[Home interior image sequences]
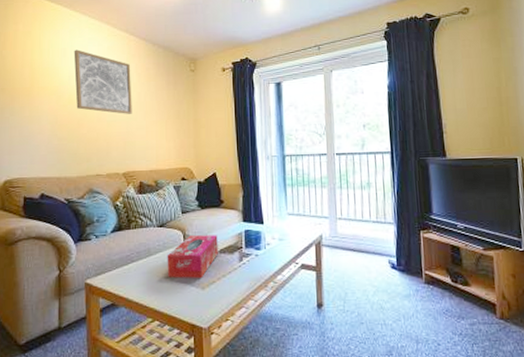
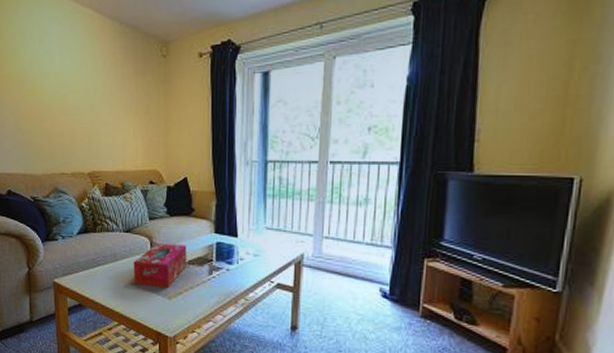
wall art: present [74,49,132,114] -> none [34,30,97,107]

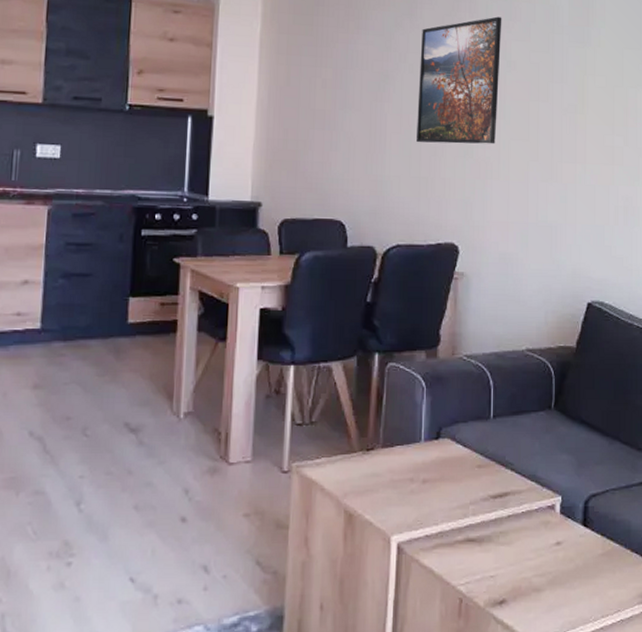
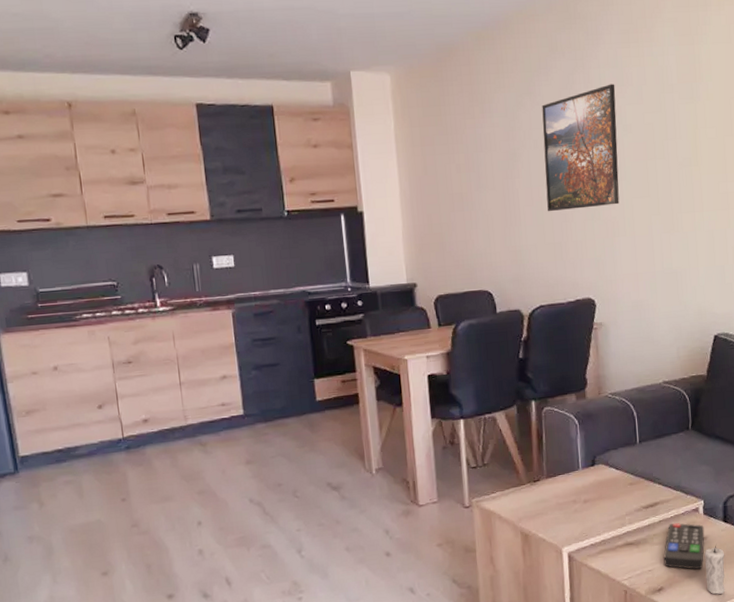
remote control: none [509,520,560,582] -> present [663,522,705,570]
candle: none [557,553,582,617] -> present [704,544,726,595]

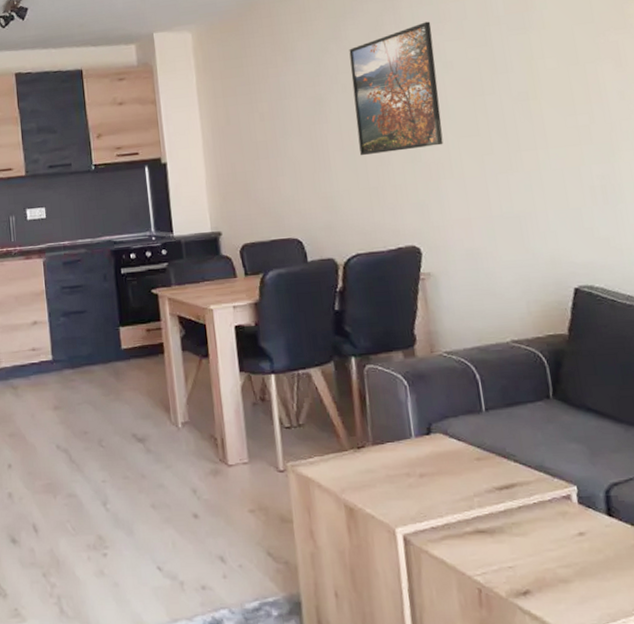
remote control: present [663,522,705,570] -> none [527,510,584,573]
candle: present [704,544,726,595] -> none [582,543,618,609]

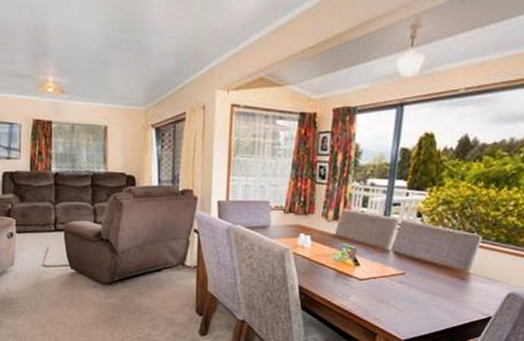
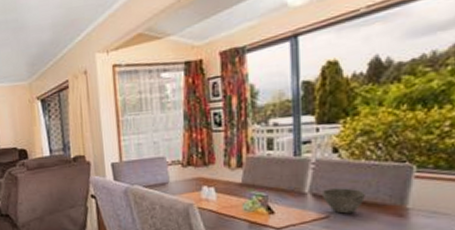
bowl: none [402,248,438,273] -> present [321,188,365,214]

* **Work task**:
Once the pictures are set aside, repeat the data above exactly as written.

* **Exercise output**:
wall art: present [74,49,132,114] -> none [34,30,97,107]

remote control: none [509,520,560,582] -> present [663,522,705,570]
candle: none [557,553,582,617] -> present [704,544,726,595]

remote control: present [663,522,705,570] -> none [527,510,584,573]
candle: present [704,544,726,595] -> none [582,543,618,609]

bowl: none [402,248,438,273] -> present [321,188,365,214]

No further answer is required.